To make a $35,000 electric car (with the range and features that Tesla customers have become accustomed to), Tesla has to hack out costs from each individual part of the car, as well as the way that the car arrives in customers hands. Chop, chop, chop is the sound of an independent automaker struggling to make a (still) futuristic vision fit with the economic realities of the market and current technology.
As Musk described it on the media call, and I'm paraphrasing: say a $35,000 Model 3 has 10,000 individual parts, each part costs $3.50. We need to get each part closer to $3.
It's a "game of pennies," said Musk, "like Game of Thrones, but with pennies."
Why is this "game of pennies" so hard? Tesla is in the unique position of trying to deliver a mainstream electric car while we're still on the cusp of batteries prices coming down. Bloomberg New Energy Finance says it'll be 2024 (five years away) before EVs are the same price as traditional cars.

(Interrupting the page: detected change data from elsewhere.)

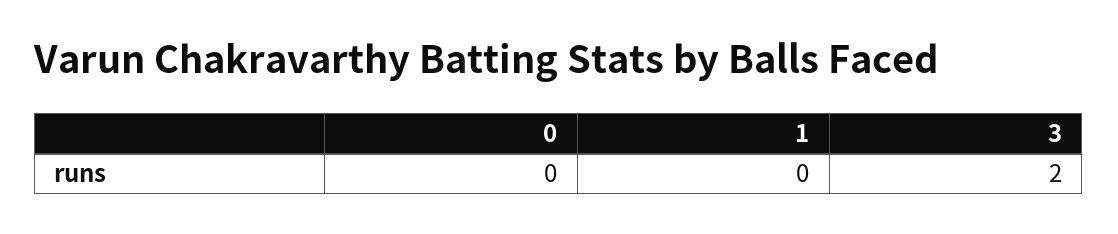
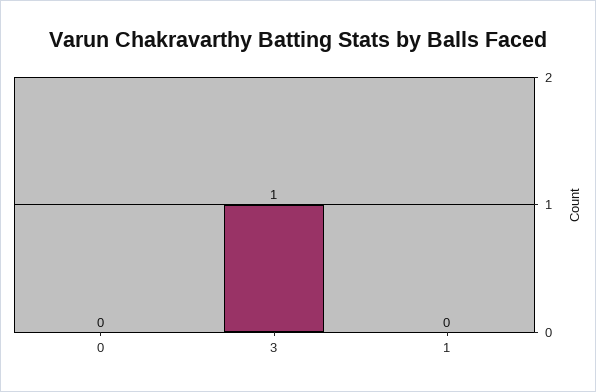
  {
    "0": 0,
    "1": 0,
-   "3": 2
+   "3": 1
  }

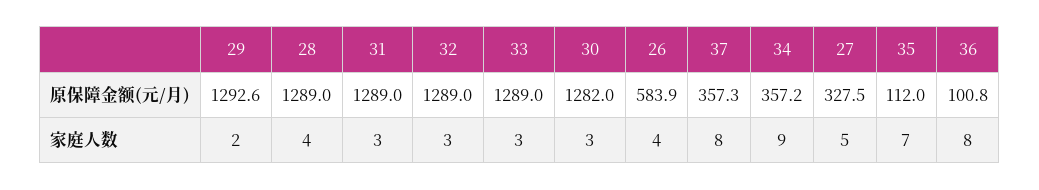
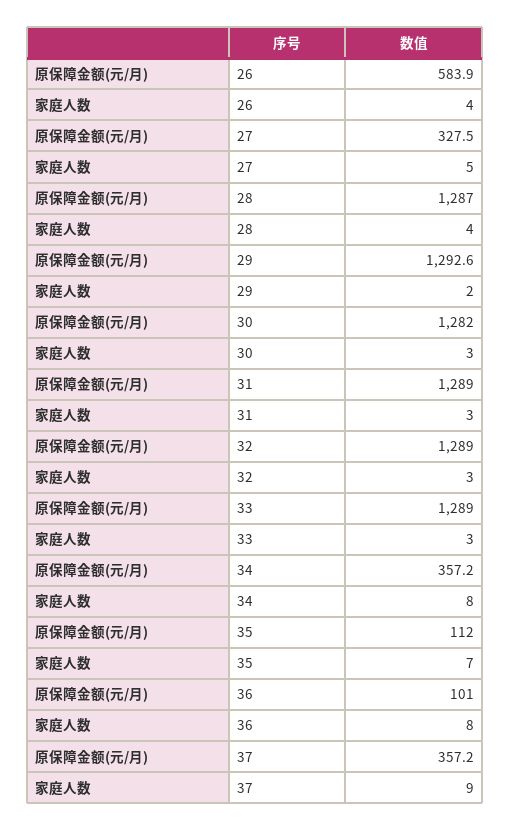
  {
    "29": {
      "原保障金额(元/月)": 1292.6,
      "家庭人数": 2
    },
    "28": {
-     "原保障金额(元/月)": 1289,
+     "原保障金额(元/月)": 1287,
      "家庭人数": 4
    },
    "31": {
      "原保障金额(元/月)": 1289,
      "家庭人数": 3
    },
    "32": {
      "原保障金额(元/月)": 1289,
      "家庭人数": 3
    },
    "33": {
      "原保障金额(元/月)": 1289,
      "家庭人数": 3
    },
    "30": {
      "原保障金额(元/月)": 1282,
      "家庭人数": 3
    },
    "26": {
      "原保障金额(元/月)": 583.9,
      "家庭人数": 4
    },
    "37": {
-     "原保障金额(元/月)": 357.3,
+     "原保障金额(元/月)": 357.2,
-     "家庭人数": 8
+     "家庭人数": 9
    },
    "34": {
      "原保障金额(元/月)": 357.2,
-     "家庭人数": 9
+     "家庭人数": 8
    },
    "27": {
      "原保障金额(元/月)": 327.5,
      "家庭人数": 5
    },
    "35": {
      "原保障金额(元/月)": 112,
      "家庭人数": 7
    },
    "36": {
-     "原保障金额(元/月)": 100.8,
+     "原保障金额(元/月)": 101,
      "家庭人数": 8
    }
  }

So in the meantime, Tesla is actively trying to force down electric car battery prices. The entire reason the company built the Gigafactory — the massive battery factory in the Nevada desert — was to lower their battery costs. In contrast, much of the auto industry is more passively riding the battery cost curve out and making business decisions accordingly.
At the same time, Tesla has trained its customers — with its luxury roots, whizz-bang doors and handles and industry-leading battery range — to expect only the very best from its cars' features. The Model 3 is indeed luxury-like, compared to, say, Nissan's first mainstream EV entrant, the LEAF. Tesla can't cut out too much from the Model 3, or those long-awaited customers would revolt.
So what to do? Musk will do what he's always done, lean into the risk, take more big gambles and try to hold it together until the economics start looking better. Tesla doesn't expect to make a profit in the first quarter. In the meantime, there could be more capital raises ahead, and no doubt lots of glitter and Muskian distractions (the Model Y launch was last week).